Arab Christian prominence in Israeli politics has gradually declined since the 1980s. This was the outcome of the declining Christian proportion of the total Arab population in Israel, and simultaneously, the gradual growth of Muslim educated white-collar professionals and the expansion of the Islamic movement.  Arab national parties expanded and extended their appeal to the expanding Arab Muslim centers. Furthermore, the dissolution of the Soviet Union and the worldwide decline of communist ideology brought about the decline of the Israeli communist party and the secession from it of a secular nationalist Arab party, Balad (National Democratic Alignment) in the late 1990s. Led by its charismatic Greek Catholic intellectual Azmi Bishara, Balad offered a secular Arab nationalist and an uncompromising anti-Zionist ideology excluding the communist ideology that many Christians and Muslims resented. Bishara appealed to young educated Arab intellectuals including many young Christians who were frustrated by their failure to achieve equality in the Jewish state. Bishara left Israel in 2007 suspected of espionage.

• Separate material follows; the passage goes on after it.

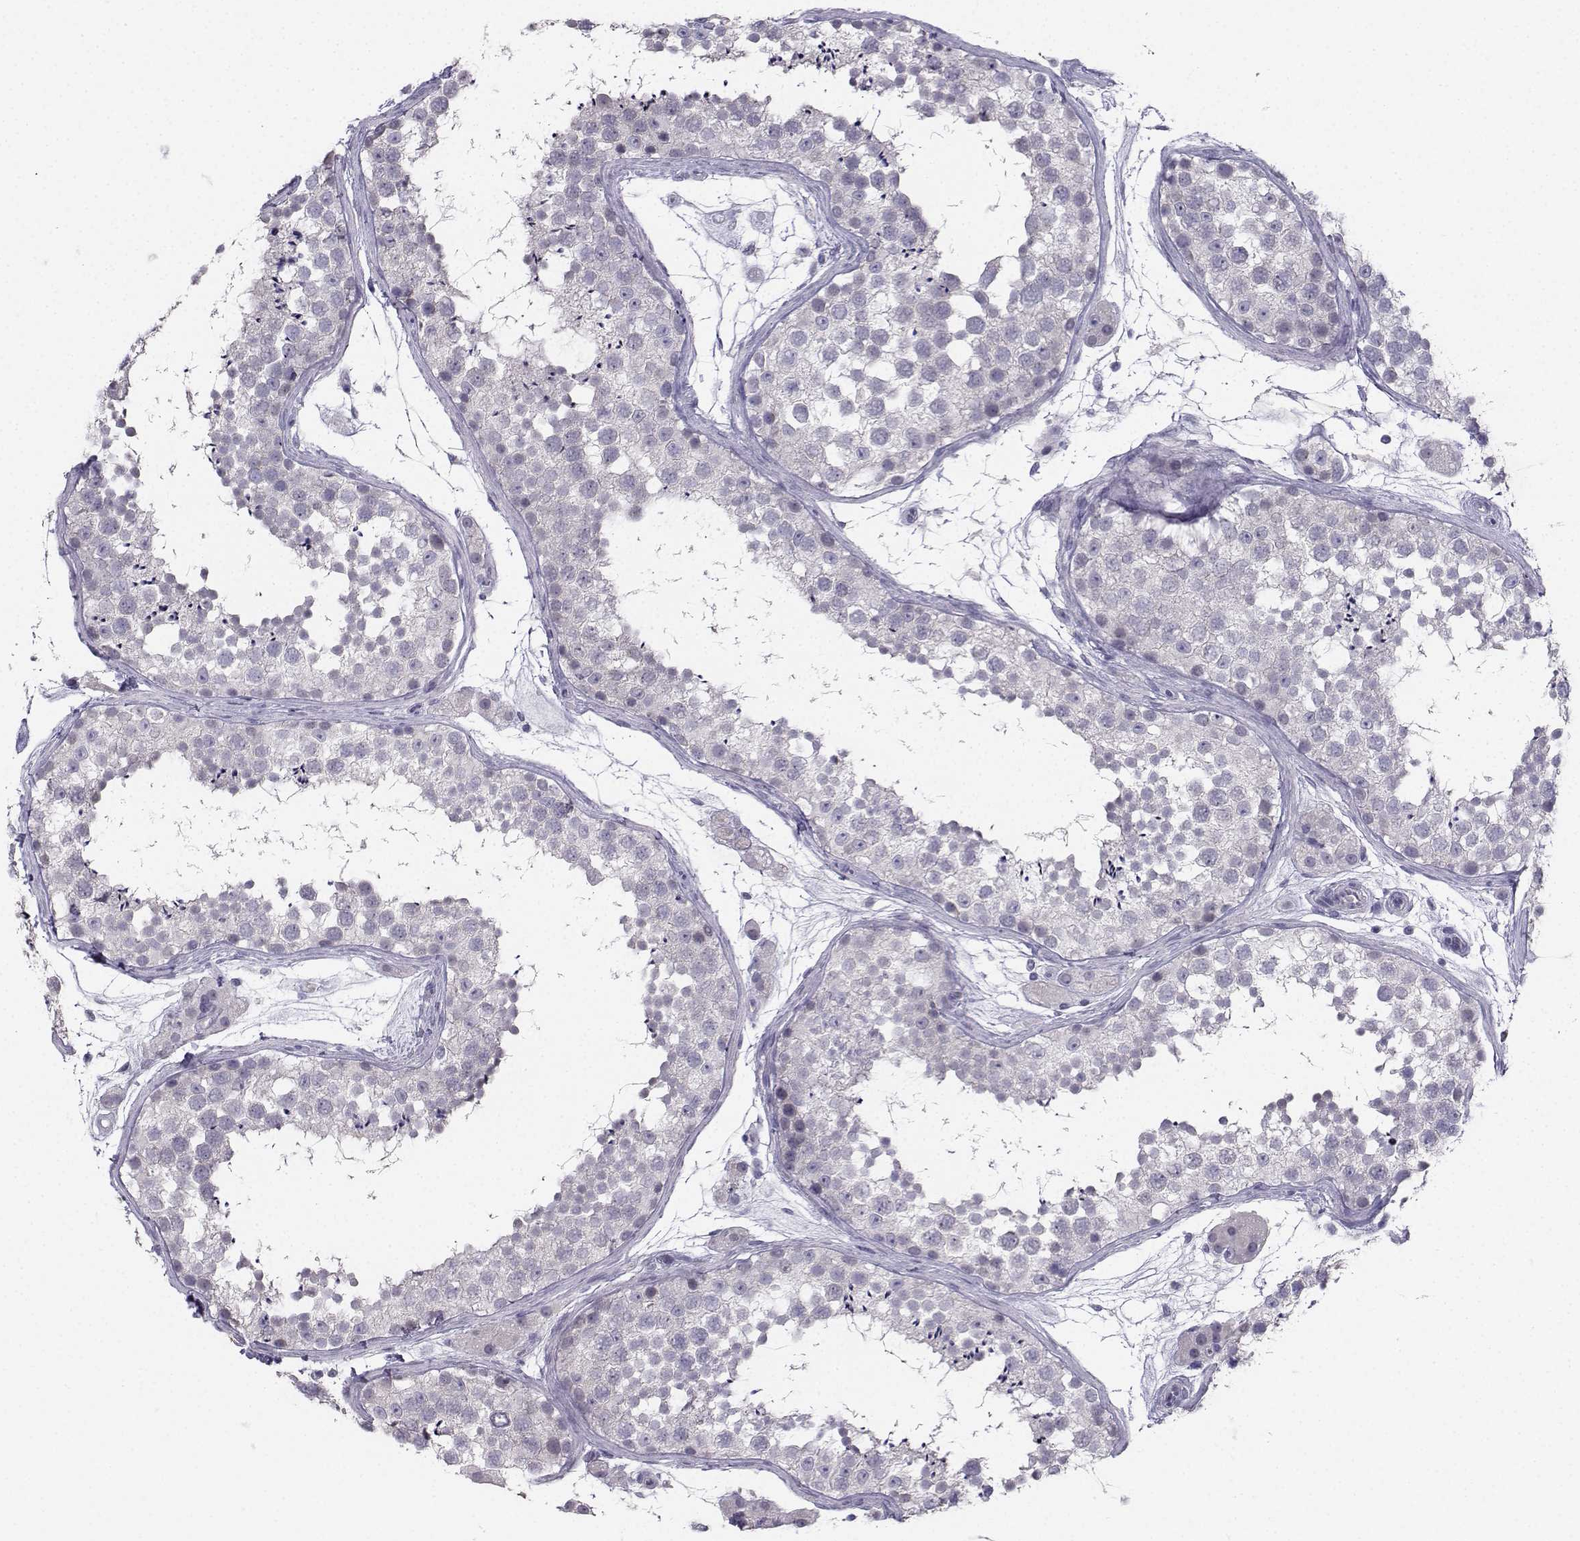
{"staining": {"intensity": "negative", "quantity": "none", "location": "none"}, "tissue": "testis", "cell_type": "Cells in seminiferous ducts", "image_type": "normal", "snomed": [{"axis": "morphology", "description": "Normal tissue, NOS"}, {"axis": "topography", "description": "Testis"}], "caption": "Immunohistochemical staining of normal human testis demonstrates no significant positivity in cells in seminiferous ducts. (Brightfield microscopy of DAB (3,3'-diaminobenzidine) IHC at high magnification).", "gene": "CALY", "patient": {"sex": "male", "age": 41}}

Altogether, the number of Christian Knesset members dropped from three to four during the 1960s down to one in the current Knesset: Hanna Sweid, one of the three communist Knesset members. The total number of the Arab Knesset members grew to fourteen. Arab Christian representation in the Knesset has become marginal matching approximately their proportion of the Arab minority. They are still prominent in non-parliamentary socio-political organizations.